I made the point in another thread that you can connect a real capacitor to a coil and get a much more conventional LC resonator that will operate like butter.  I also view the architecture as a work-around for not having readily available high voltage capacitors.  For me that means you are back at square one.  Okay, so with a wiring architecture implementation you create a "better" capacitor inside the coil and you have an LC resonator.  Then what?  Do you see my point?  The patent was filed in 1893.  In the context of the times you could indeed take out a patent on an LC resonator.  But is there more to it than that?  I don't think there is.  I also know that the "spooks" for lack of a better term believe that there is something akin to a "hidden message" in this patent or it's one of many hidden message breadcrumbs that you need to collect and piece together to find the "real" Tesla technology.  I don't buy that.

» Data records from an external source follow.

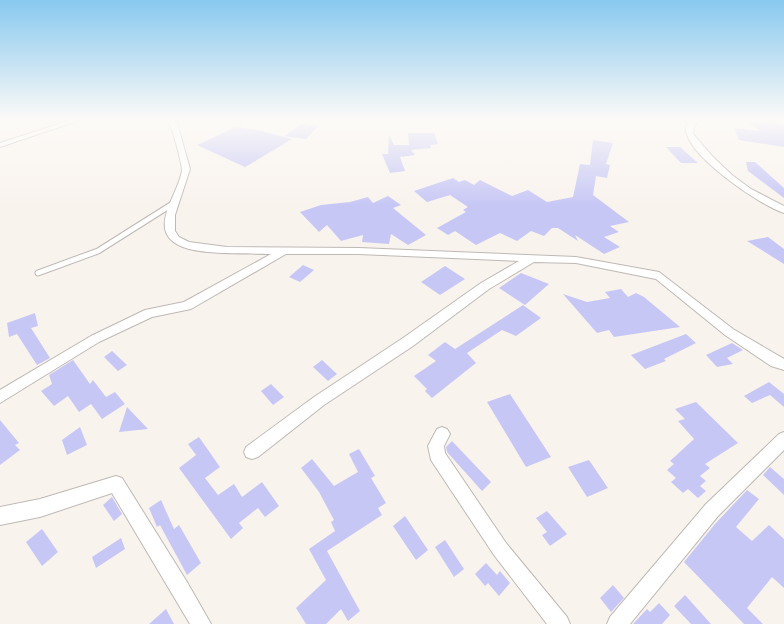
<svg xmlns="http://www.w3.org/2000/svg" width="784" height="624" font-family="Mulish,sans-serif">
<rect width="100%" height="100%" fill="#f9f3ee"/>
<!-- building -->
<path fill="#c7c7f6" d="M773,122L784,125V147L739,140L734,128L761,131L749,123Z
M302,123L318,126L306,139L285,136Z
M236,127L258,130L292,139L245,167L197,145Z
M408,133H434L438,144L430,145L431,148L411,150L415,155L400,157L405,171L390,173L382,154H388L389,135L394,145H409Z
M593,140L613,143L606,164L610,165L607,178L596,176L593,195L629,222L610,226L619,232L604,237L620,247L604,254L575,235L578,241L558,228H552L544,236L531,231L517,241L500,233L476,245L455,231L448,235L437,228L466,212L463,210L468,207L450,195L427,202L414,191L453,178L459,182L465,180L474,185L480,180L512,196L528,190L547,202L573,197L580,164L590,165Z
M666,147H680L698,163H681Z
M746,162H755L784,188V198L748,171Z
M388,196L401,205L393,208L426,235L408,245L391,234L389,244L362,242L363,235L341,241L327,225L319,232L300,212L321,205L350,202L368,197L373,203Z
M768,237L784,249V264L747,241Z
M303,265L314,270L300,282L289,277Z
M445,266L465,279L440,295L421,282Z
M521,273L549,284L525,305L499,288Z
M621,289L628,297L636,293L644,297L680,327L614,337L609,330L597,333L563,294L587,302L610,298L605,292Z
M523,305L541,318L516,336L502,330L467,353L476,363L432,398L425,391L427,389L414,376L436,361L428,355L445,342L455,349Z
M35,313L38,326L31,328L50,358L37,365L17,334L9,337L7,323Z
M686,334L696,343L664,359L666,361L645,369L631,355Z
M732,343L743,350L727,358L733,364L717,367L706,355Z
M112,351L127,365L118,371L104,357Z
M73,360L90,384L93,380L106,397L115,392L125,404L102,419L91,404L79,412L68,396L54,406L41,391L52,384L49,375Z
M322,360L337,374L328,381L313,367Z
M769,382L784,394V407L770,395L752,403L744,396Z
M271,384L284,397L273,405L261,391Z
M510,394L551,457L526,467L487,402Z
M696,402L738,443L705,464L710,468L700,476L706,481L700,486L706,491L698,498L688,489L683,493L671,482L676,478L667,470L674,464L670,461L694,439L678,421L685,419L675,409Z
M127,407L148,429L119,432Z
M0,420L19,443L15,445L20,450L0,465Z
M80,427L87,445L67,455L62,440Z
M199,437L220,467L205,478L218,495L234,484L242,497L262,482L279,506L265,517L258,508L239,523L243,528L231,539L179,468L196,455L188,444Z
M452,441L491,482L482,491L447,452L446,447Z
M359,449L375,476L371,478L386,503L378,508L382,515L327,551L360,611L348,621L341,609L326,624H306L296,608L326,580L309,549L335,531L331,522L334,520L319,492L301,468L312,459L334,486L358,472L349,454Z
M589,460L608,488L587,497L568,467Z
M770,467L784,479V495L763,475Z
M747,490L759,499L736,527L752,541L769,525L784,539V588L772,577L747,608L763,624H744L684,562L715,524Z
M112,497L122,514L114,521L103,505Z
M161,500L174,529L179,525L201,563L187,575L160,525L157,527L149,508Z
M547,511L567,534L550,546L542,535L547,532L536,518Z
M405,516L428,550L416,560L393,526Z
M42,529L58,552L42,566L26,542Z
M121,538L125,549L96,568L92,557Z
M445,540L464,569L454,577L435,547Z
M486,563L497,575L500,571L510,583L499,596L488,583L485,586L475,574Z
M613,585L624,598L611,612L600,598Z
M685,595L711,624H691L674,606Z
M659,603L670,615L662,624H633L647,609L650,612Z
M166,609L174,624H149Z"/>
<g fill="none" stroke-linecap="round" stroke-linejoin="round">
<defs>
<path id="service" d="M38,273L98,251L174,203"/>
<path id="minor" d="M74,119H83L0,147V143Z
M164,119H171L177,123L190,169L175,215V231L179,237L189,242L227,247L359,248L576,257L659,272L733,329L784,359V370L771,366L725,335L656,279L576,263L534,262L489,289L413,346L324,405L258,457L252,459L246,457L244,452L246,447L314,397L403,338L481,283L519,261L359,254H286L191,309L152,317L99,342L0,403V390L91,336L145,310L184,302L271,254C248,253 204,255 183,247C144,232 179,195 182,170C182,164 173,130 170,125C168,122 166,121 164,119Z
M693,119H701L694,126L693,134L713,157L732,175L751,189L784,206V213C761,206 681,152 686,126Z
M442,427L447,429L450,434L444,446L445,453L506,543L567,617L570,624H547L494,555L431,460L428,446L437,429Z
M784,432V450L718,516L630,624H607L610,617L706,504L779,434Z
M116,476L122,478L187,582L211,624H190L112,493L40,517L0,525V507L40,499Z"/>
</defs>
<!-- service casing -->
<use href="#service" stroke="#bfb9b5" stroke-width="7"/>
<!-- minor casing -->
<use href="#minor" stroke="#bfb9b5" stroke-width="2"/>
<!-- service -->
<use href="#service" stroke="#fff" stroke-width="5"/>
<!-- minor -->
<use href="#minor" fill="#fff" fill-rule="evenodd"/>
</g>
<!-- sky -->
<linearGradient id="sky" x2="0" y2="1"><stop stop-color="#88c9ef"/><stop offset="0.58" stop-color="#fcfaf7"/><stop offset="1" stop-color="#fcfaf7" stop-opacity="0"/></linearGradient>
<rect width="784" height="206" fill="url(#sky)"/>
</svg>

QuoteSurely you have seen my videos where I compare the performances of flat coils wound with the same amount of wire, in both TBF and straight winding styles. When tested properly the difference is clear, even for my relatively tiny, relatively low voltage coils. Whether or not this clear difference is useful in any way, depends on what is done with the coils and the ingenuity of the experimenter.

I am sure I saw your clips a long time ago.  No doubt there is a difference.  But can we do anything useful with that difference?

There was a promising television technology from a few years ago call "SED."  The picture was awesome and the elusive black levels were _black_.   But it got wiped out because of the LCD-Plasma war and they could not possibly compete against the continuously eroding price of the two main technologies - but the picture was better than both.  It was a solution in search of a problem that the market decided wasn't really there.  I believe that 3D TVs are also going to croak but I am not following that in detail.  I see somewhat of an analogy to the famous Tesla bifilar coil.